(Data extracted from a collection)

==========

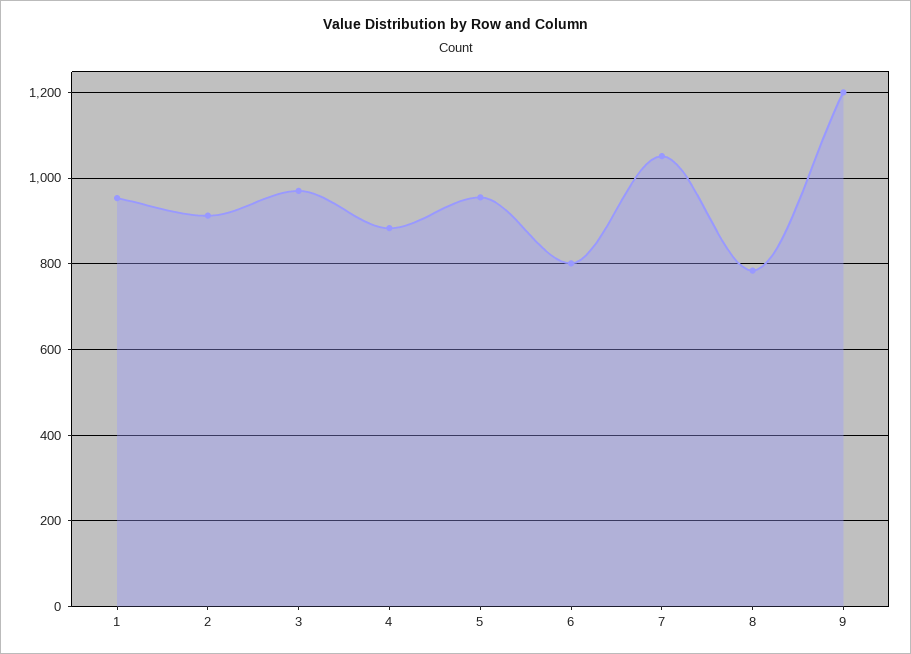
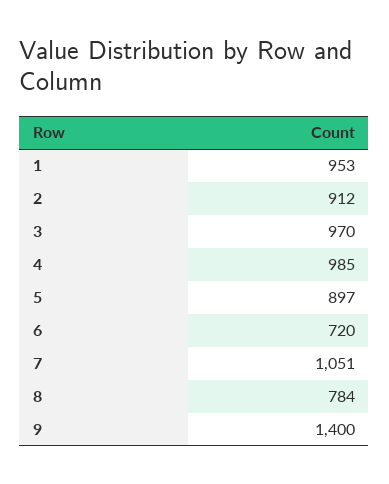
  {
    "1": 953,
    "2": 912,
    "3": 970,
-   "4": 880,
+   "4": 985,
-   "5": 960,
+   "5": 897,
-   "6": 800,
+   "6": 720,
    "7": 1051,
    "8": 784,
-   "9": 1200
+   "9": 1400
  }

==========

Output every entry verbatim but skip the pictures.

  {
    "1": 953,
    "2": 912,
    "3": 970,
-   "4": 880,
+   "4": 985,
-   "5": 960,
+   "5": 897,
-   "6": 800,
+   "6": 720,
    "7": 1051,
    "8": 784,
-   "9": 1200
+   "9": 1400
  }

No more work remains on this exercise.